> _Exercise data_
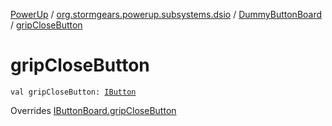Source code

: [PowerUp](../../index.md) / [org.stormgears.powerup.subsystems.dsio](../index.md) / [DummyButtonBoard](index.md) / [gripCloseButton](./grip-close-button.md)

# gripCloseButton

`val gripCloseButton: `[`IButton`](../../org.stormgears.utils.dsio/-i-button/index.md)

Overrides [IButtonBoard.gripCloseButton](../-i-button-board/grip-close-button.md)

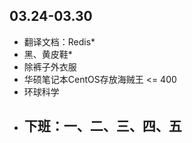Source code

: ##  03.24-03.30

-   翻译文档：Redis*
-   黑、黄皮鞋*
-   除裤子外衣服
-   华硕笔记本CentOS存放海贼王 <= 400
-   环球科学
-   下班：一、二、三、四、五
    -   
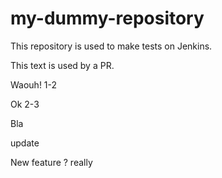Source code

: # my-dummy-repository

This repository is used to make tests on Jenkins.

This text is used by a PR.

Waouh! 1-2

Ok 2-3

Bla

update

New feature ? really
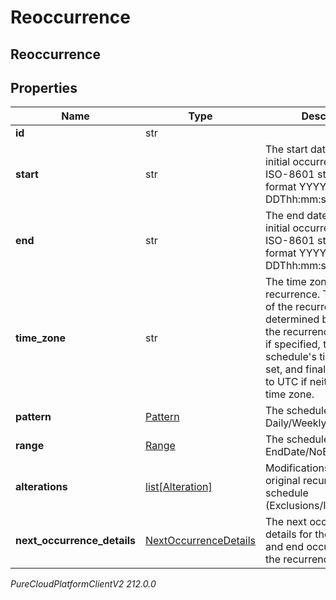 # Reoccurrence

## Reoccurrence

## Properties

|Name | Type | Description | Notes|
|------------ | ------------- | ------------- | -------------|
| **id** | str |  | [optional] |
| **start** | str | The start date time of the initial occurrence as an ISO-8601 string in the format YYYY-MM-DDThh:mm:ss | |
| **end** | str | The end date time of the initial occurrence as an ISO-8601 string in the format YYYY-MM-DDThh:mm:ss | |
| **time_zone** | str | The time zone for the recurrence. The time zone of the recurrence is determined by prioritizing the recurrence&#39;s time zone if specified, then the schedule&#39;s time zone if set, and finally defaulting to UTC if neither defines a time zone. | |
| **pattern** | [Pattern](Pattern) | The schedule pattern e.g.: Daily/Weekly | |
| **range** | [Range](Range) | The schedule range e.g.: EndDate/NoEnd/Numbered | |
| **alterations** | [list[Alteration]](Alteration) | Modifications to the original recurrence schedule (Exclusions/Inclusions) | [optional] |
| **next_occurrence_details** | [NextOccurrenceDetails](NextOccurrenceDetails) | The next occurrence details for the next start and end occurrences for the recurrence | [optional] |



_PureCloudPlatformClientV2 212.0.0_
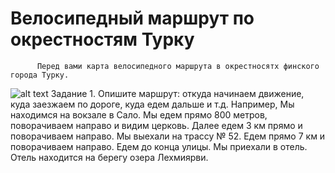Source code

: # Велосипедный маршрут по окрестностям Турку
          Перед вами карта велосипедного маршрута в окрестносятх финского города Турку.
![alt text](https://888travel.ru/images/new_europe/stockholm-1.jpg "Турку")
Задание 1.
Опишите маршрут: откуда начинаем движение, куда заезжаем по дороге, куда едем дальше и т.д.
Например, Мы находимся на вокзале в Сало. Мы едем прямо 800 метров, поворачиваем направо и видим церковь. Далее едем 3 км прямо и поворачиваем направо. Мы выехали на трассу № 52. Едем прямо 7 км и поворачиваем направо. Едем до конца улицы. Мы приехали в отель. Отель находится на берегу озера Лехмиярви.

> _Required action_
With the line containing "Перед вами карта" as the first, output each line through the final line of the entries above, exactly.

> _Expected output_
          Перед вами карта велосипедного маршрута в окрестносятх финского города Турку.
![alt text](https://888travel.ru/images/new_europe/stockholm-1.jpg "Турку")
Задание 1.
Опишите маршрут: откуда начинаем движение, куда заезжаем по дороге, куда едем дальше и т.д.
Например, Мы находимся на вокзале в Сало. Мы едем прямо 800 метров, поворачиваем направо и видим церковь. Далее едем 3 км прямо и поворачиваем направо. Мы выехали на трассу № 52. Едем прямо 7 км и поворачиваем направо. Едем до конца улицы. Мы приехали в отель. Отель находится на берегу озера Лехмиярви.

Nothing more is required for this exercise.